A Senate committee listened Tuesday to the pros and cons of expanding Maryland's sales tax base to include more services, as well as goods purchased over the Internet.
The Senate Budget and Taxation Committee spent the day in Annapolis receiving briefings on taxes, the federal debt ceiling, education funding and toll increases. Legislative committees meet occasionally between the 90-day General Assembly sessions.
Tangible products, but few services, sold by Maryland retailers are taxed at 6 percent. This year, the sales tax is predicted to generate $4.2 billion, about 30 percent of the state's general fund revenue, according to the Department of Legislative Services.
Legislative Services analysts prepared a chart to show how much added revenue the state could make by taxing engineering services, cable television, auto repair, golf and other sales. If the state imposed a 6 percent tax on those and a dozen other services, it could take in at least $1 billion more each year, the department estimated.
Taxing goods purchased over the Internet — remote sales — would bring Maryland $184 million annually, a University of Tennessee study cited by Legislative Services showed. But instituting an Internet sales tax would be far more complicated than an expansion to services, possibly requiring federal approval.

○ ○ ○ ○

● **Brief**
Set down the article on the Maryland Senate committee's sales tax briefing in full, word for word.

○ ○ ○ ○

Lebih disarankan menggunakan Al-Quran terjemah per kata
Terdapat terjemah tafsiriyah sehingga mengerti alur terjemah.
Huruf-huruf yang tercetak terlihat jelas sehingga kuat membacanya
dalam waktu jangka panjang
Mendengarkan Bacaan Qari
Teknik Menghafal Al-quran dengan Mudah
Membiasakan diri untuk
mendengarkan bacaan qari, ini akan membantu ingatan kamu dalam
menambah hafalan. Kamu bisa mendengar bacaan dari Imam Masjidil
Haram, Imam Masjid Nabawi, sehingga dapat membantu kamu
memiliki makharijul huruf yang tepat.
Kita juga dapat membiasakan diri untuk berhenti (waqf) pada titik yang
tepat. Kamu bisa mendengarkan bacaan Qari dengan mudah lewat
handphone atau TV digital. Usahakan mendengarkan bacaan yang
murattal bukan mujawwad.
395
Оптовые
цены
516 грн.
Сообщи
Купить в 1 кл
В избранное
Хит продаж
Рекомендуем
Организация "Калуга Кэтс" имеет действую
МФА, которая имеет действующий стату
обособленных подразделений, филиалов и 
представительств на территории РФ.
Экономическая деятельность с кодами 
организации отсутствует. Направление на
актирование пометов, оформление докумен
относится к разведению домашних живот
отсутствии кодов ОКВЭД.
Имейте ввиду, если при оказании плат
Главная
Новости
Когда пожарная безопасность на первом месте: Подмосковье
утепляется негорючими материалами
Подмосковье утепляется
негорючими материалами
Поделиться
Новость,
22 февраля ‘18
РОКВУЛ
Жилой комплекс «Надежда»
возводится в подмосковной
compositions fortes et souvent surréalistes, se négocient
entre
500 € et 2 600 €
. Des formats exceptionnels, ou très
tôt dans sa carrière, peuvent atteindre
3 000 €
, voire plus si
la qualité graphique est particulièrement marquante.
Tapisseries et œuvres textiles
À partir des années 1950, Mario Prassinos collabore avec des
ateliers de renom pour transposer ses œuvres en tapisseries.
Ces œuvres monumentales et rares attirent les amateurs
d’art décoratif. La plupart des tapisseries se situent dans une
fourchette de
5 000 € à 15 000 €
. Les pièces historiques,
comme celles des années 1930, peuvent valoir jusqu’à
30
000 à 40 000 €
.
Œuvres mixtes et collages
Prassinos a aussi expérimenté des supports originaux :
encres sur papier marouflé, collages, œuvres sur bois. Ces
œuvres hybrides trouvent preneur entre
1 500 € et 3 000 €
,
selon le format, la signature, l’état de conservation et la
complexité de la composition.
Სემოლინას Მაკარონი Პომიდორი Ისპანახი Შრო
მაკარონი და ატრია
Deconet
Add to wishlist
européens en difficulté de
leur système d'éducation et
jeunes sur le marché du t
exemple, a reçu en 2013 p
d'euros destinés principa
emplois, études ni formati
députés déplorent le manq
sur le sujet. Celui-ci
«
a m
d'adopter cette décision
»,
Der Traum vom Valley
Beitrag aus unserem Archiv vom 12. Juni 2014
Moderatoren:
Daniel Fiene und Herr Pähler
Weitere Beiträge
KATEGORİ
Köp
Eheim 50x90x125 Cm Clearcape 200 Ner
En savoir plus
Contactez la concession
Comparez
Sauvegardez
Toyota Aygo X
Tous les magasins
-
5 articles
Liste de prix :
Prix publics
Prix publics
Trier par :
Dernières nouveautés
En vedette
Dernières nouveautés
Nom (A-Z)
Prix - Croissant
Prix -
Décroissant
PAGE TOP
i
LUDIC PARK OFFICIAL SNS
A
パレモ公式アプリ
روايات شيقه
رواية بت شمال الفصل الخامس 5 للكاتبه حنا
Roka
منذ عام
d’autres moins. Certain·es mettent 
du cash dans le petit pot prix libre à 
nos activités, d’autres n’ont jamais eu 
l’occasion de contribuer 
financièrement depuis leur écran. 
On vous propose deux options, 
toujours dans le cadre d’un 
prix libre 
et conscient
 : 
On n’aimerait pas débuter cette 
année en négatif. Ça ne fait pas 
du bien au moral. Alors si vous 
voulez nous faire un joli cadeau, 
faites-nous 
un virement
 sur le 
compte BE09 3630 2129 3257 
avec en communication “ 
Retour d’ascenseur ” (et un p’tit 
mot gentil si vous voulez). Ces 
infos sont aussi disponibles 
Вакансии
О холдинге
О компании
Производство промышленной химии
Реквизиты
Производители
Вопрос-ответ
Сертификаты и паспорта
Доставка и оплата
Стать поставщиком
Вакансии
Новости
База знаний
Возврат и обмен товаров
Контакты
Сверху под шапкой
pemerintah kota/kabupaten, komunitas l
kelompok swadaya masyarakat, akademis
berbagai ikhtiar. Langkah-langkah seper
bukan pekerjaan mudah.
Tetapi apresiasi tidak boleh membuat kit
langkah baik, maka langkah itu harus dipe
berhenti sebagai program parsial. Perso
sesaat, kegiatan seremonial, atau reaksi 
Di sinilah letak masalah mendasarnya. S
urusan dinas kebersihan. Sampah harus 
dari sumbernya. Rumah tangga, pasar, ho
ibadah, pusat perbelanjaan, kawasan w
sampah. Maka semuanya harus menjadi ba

○ ○ ○ ○

● **Written response**
A Senate committee listened Tuesday to the pros and cons of expanding Maryland's sales tax base to include more services, as well as goods purchased over the Internet.
The Senate Budget and Taxation Committee spent the day in Annapolis receiving briefings on taxes, the federal debt ceiling, education funding and toll increases. Legislative committees meet occasionally between the 90-day General Assembly sessions.
Tangible products, but few services, sold by Maryland retailers are taxed at 6 percent. This year, the sales tax is predicted to generate $4.2 billion, about 30 percent of the state's general fund revenue, according to the Department of Legislative Services.
Legislative Services analysts prepared a chart to show how much added revenue the state could make by taxing engineering services, cable television, auto repair, golf and other sales. If the state imposed a 6 percent tax on those and a dozen other services, it could take in at least $1 billion more each year, the department estimated.
Taxing goods purchased over the Internet — remote sales — would bring Maryland $184 million annually, a University of Tennessee study cited by Legislative Services showed. But instituting an Internet sales tax would be far more complicated than an expansion to services, possibly requiring federal approval.